- _Consigne_
Poursuivez le texte sur les massacres de Yekatit 12 à Addis Abeba, à partir de sa dernière phrase.

----- Passage affiché -----

Ils sont connus en Éthiopie sous le nom de « Yekatit 12 », et valent à Graziani la désignation de ‘’boucher d’Ethiopie’’.

Peu de temps après les massacres, le 11 mars, un correspondant djiboutien indiquera que la capitale est désormais « pratiquement vide d’éthiopiens ».

L’ampleur du massacre a un impact primordial sur le développement du mouvement patriotique de résistance éthiopienne lors de l’occupation italienne de 1936 à 1941.

Un monument à la mémoire des victimes de ces massacres se trouve aujourd’hui à Addis Abeba.

Sommaire

[modifier] Les témoignages et la description des massacres

Les meilleurs description des événements qui ont lieu à Addis Abeba entre le 19 et le 21 février 1936, nous sont fournies par les témoignages de l’époque.

L’un des premiers témoignages est donné par le docteur hongrois, Ladislav Sava, ou Shaska. Il se rappelle qu’immédiatement après l’attentat, le leader du parti fasciste, Guido Cortese :

« Convoqua les chemises noires au siège du Fascio, les chefs à une consultation, et demandant aux autres de se tenir prêt à recevoir des ordres. Très vite ils sortaient armés du Fascio en se précipitant dans toutes les directions. N’importe qui dans les villes était une cible, mais ce qui s’est vraiment passé alors était pire que tout ce que quiconque aurait pu imaginer. Il faut que je dise, et cela est vrai, que le sang coulait véritablement dans les rues. Des corps d’hommes, de femmes, d’enfants, au dessus desquels tournaient des vautours, gisaient absolument partout. Des flammes gigantesques de leurs maisons brûlées illuminaient la nuit africaine. Le plus important des massacres eu lieu après six heures le soir…Lors de cette nuit affreuse, on entassait des Éthiopiens dans des camions, étroitement gardés par des Chemises noires armées. Des revolvers, des matraques, des fusils et des poignards étaient utilisés pour massacrer des noirs désarmés de tous les sexes, de tous les âges. Tout noir vu était arrêté, embarqué dans un camion et tué, soit dans le camion, soit près du petit Ghebi [où se trouve aujourd’hui l’université d’Addis Abeba], soit dès qu’il croisait une chemise noire. On fouillait les maisons ou les huttes des Éthiopiens, puis elles étaient brûlées avec leurs occupants. Pour accélérer l’incendie, du benzine et du pétrole étaient utilisés en grande quantité. Les coups de feu n’arrêtaient pas de la nuit, mais la plupart des massacres étaient commis à l’arme blanche et en assommant les victimes à la matraque. Des rues entières étaient incendiées et si l’un des occupant des maisons en flammes sortaient dans la rue, ils étaient mitraillés ou poignardés au cri de 'Duce! Duce! Duce!'. Des camions dans lesquels des groupes de prisonniers avaient été amenés pour être massacrés près du Ghebbi, le sang s’écoulaient littéralement dans les rues, et de ces camions on entendait sortir les cris `Duce! Duce! Duce!'". Je n’oublierai jamais que j’ai vu cette même nuit des officiers italiens passant dans leur voiture luxueuse à travers des rues remplies de sang, s’arrêtant aux endroits d’où ils auraient une meilleure vue des massacres et des incendies, accompagnés de leur épouse que je me refuse à appeler des femmes. »

----- Extraits de données -----

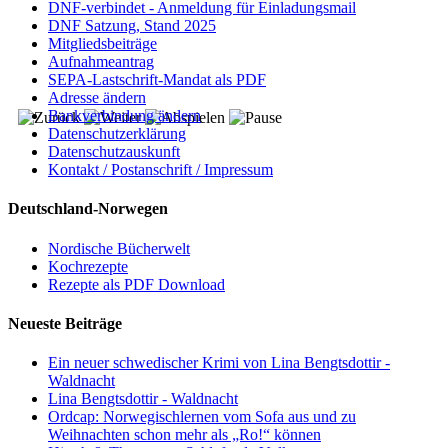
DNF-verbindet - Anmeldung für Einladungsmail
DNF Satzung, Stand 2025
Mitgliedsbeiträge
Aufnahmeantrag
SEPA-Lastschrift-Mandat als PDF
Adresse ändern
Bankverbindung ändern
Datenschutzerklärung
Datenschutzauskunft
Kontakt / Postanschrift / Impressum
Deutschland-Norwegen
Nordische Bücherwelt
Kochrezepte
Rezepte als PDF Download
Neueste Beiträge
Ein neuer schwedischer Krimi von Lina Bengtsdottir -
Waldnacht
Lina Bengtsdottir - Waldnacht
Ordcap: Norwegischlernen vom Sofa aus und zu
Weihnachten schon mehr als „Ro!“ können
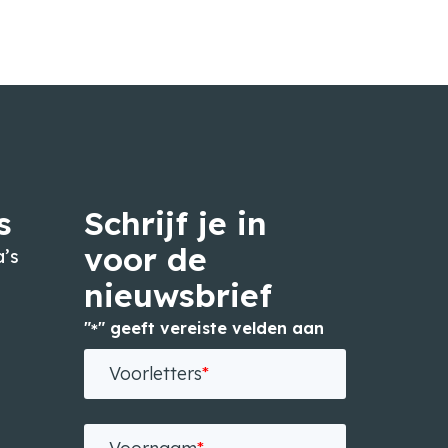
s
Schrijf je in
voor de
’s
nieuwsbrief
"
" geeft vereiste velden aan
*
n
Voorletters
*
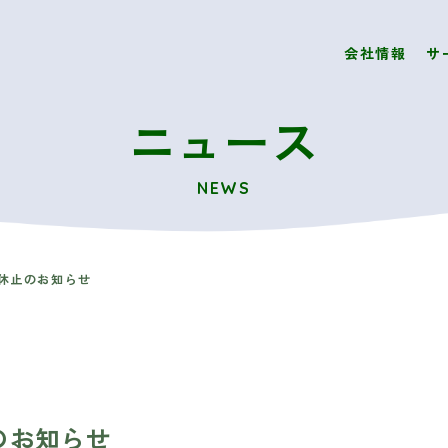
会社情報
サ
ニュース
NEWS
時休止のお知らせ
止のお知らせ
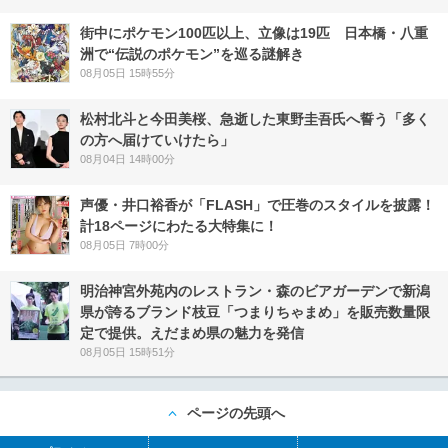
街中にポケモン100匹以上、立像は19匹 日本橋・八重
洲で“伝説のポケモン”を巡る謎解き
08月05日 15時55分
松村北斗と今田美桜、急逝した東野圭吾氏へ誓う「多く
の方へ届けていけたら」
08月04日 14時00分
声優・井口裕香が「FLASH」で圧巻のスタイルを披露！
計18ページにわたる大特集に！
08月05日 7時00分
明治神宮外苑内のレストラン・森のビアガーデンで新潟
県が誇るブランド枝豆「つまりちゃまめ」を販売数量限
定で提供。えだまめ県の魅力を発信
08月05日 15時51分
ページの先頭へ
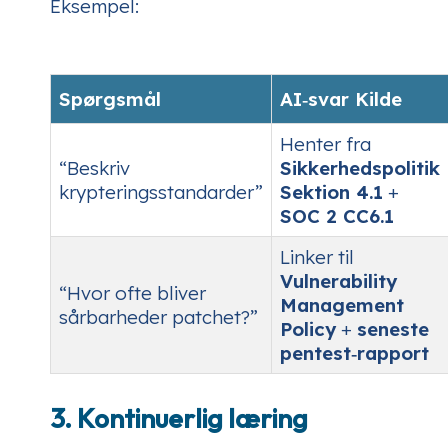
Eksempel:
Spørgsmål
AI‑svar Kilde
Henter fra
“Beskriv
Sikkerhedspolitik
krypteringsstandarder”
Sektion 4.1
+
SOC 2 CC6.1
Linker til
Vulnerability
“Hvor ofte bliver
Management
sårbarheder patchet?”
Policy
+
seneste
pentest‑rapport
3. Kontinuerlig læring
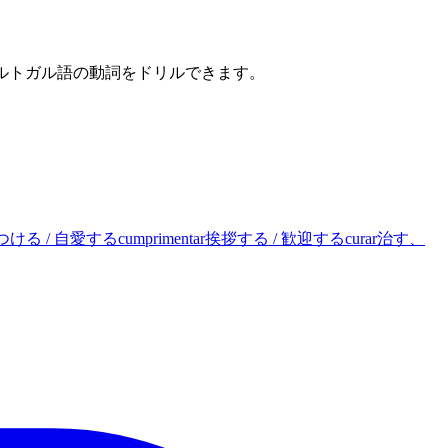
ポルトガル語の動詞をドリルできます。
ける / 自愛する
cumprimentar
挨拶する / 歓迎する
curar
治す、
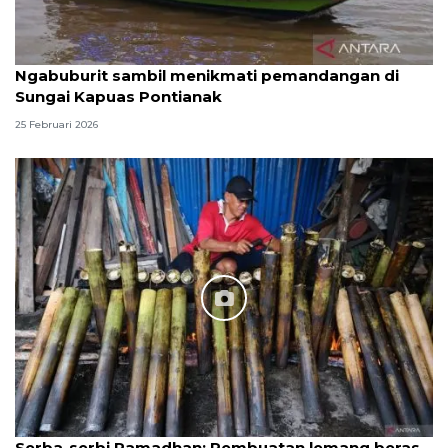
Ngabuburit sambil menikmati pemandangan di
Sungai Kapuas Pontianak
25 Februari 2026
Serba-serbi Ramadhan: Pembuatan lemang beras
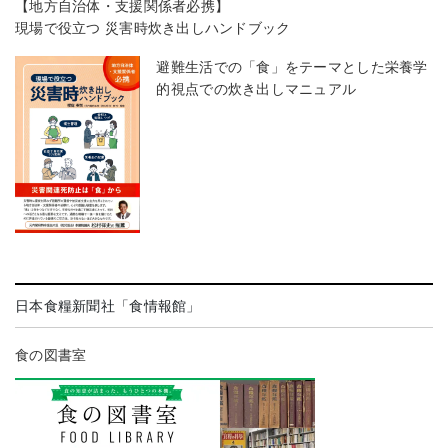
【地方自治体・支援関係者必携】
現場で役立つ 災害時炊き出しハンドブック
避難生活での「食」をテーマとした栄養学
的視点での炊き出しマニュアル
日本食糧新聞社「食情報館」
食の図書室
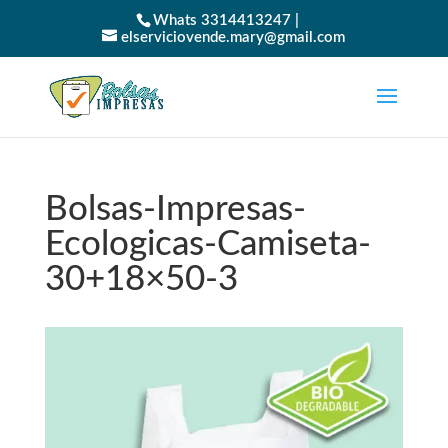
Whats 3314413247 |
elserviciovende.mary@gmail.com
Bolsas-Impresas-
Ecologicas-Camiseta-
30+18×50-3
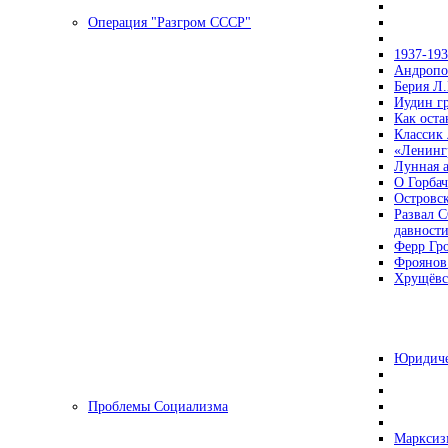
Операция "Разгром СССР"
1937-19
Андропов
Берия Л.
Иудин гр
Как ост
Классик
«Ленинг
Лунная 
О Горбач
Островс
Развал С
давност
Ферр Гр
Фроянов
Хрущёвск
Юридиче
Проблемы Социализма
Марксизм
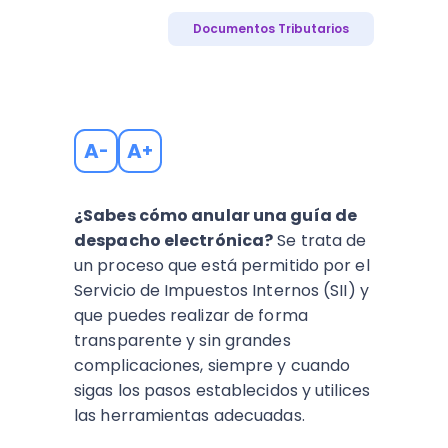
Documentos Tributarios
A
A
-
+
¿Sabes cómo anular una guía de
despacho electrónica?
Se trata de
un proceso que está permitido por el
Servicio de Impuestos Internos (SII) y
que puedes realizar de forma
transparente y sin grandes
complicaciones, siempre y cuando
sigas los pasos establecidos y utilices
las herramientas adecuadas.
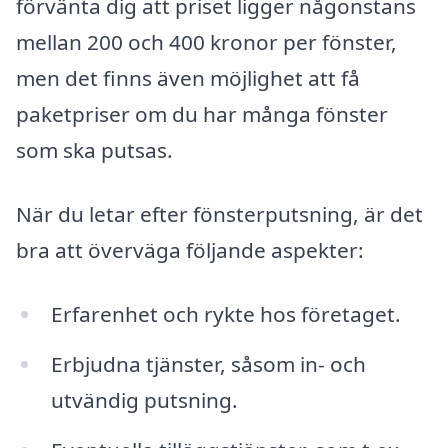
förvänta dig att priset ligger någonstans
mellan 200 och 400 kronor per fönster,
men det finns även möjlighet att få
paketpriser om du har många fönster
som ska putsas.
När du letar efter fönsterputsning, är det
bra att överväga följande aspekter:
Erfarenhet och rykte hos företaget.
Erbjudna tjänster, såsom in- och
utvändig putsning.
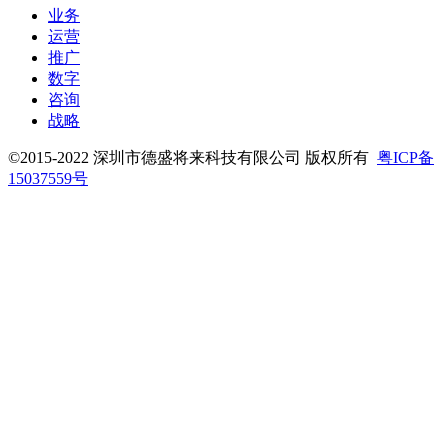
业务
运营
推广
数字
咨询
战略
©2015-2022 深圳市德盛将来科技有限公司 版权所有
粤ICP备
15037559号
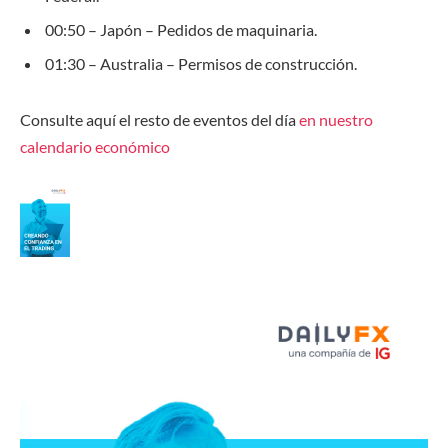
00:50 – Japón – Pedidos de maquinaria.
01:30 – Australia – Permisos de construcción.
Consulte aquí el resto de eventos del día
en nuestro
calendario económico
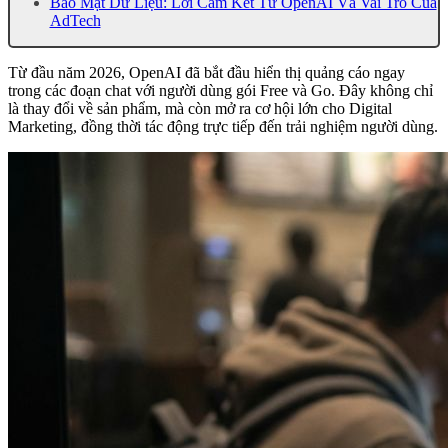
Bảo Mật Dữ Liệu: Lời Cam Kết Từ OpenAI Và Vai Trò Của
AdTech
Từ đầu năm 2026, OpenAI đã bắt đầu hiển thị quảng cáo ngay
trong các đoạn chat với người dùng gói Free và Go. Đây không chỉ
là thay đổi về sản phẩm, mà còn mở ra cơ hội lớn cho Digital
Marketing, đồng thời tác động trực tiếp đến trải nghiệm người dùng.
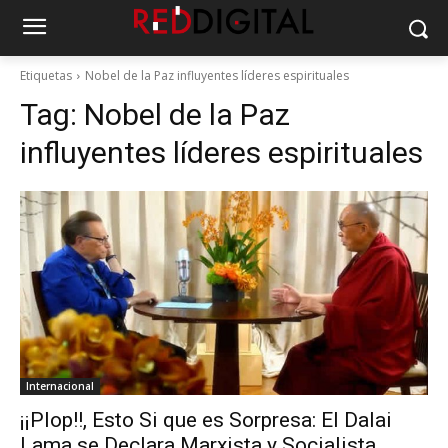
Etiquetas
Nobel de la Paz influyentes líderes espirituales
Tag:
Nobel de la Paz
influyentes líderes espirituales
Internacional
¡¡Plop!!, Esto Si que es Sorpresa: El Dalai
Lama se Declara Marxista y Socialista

-----

- _Réponse_
    — Dr Ladislav Sava[1]


Un autre témoignage est donné par l’ambassadeur éthiopien de Londres, déclarant que:

« Les rues étaient recouvertes de cadavres…Personnes n’osait s’y aventurer. À partir de ce jour se mit en place une méthode qui continuera sans interruption pendant trois jours… La méthode consistait à incendier les habitations, attendre que ses occupants soient forcés de sortir et à les massacrer sans distinction, au poignard, à la baïonnette, à la grenade à main, au gourdin, ou avec des pierres, et parfois seulement avec des armes à feu. On voyait des groupes de fasciste s’arrêter en camion et s’amusant à traîner de pauvres hommes d’un bout de la ville à l’autre jusqu’à ce que leurs corps tombent en morceaux… Dans certains quartiers les corps recouvraient les rues et les jardins. Dans le square de Saint George, d’où la statue équestre de Ménélik II avait été dérobée, les cadavres formaient une véritable pile. Aujourd’hui la ville ressemble à un champs de bataille après la fin des combats. »
    — Ambassadeur éthiopien de Londres en 1936[2]

Les mêmes scènes sont décrites par les missionnaires américains, Herbert et Della Hanson. Ils rapportent que visitant la ville peu de temps après les massacres, ils :

« trouvaient des superficies entières complètement brûlées couvertes de huttes inhabitées. Même autour des murs de l’Hôpital, où il y avait eu de nombreuses huttes ne restaient que des ruines noircies. Nous étions véritablement malade à la vue de ces scènes de dévastation, plus encore lorsque nous apprenions que nombre d’entre elles avaient brûlé avec leurs occupants à l’intérieur. »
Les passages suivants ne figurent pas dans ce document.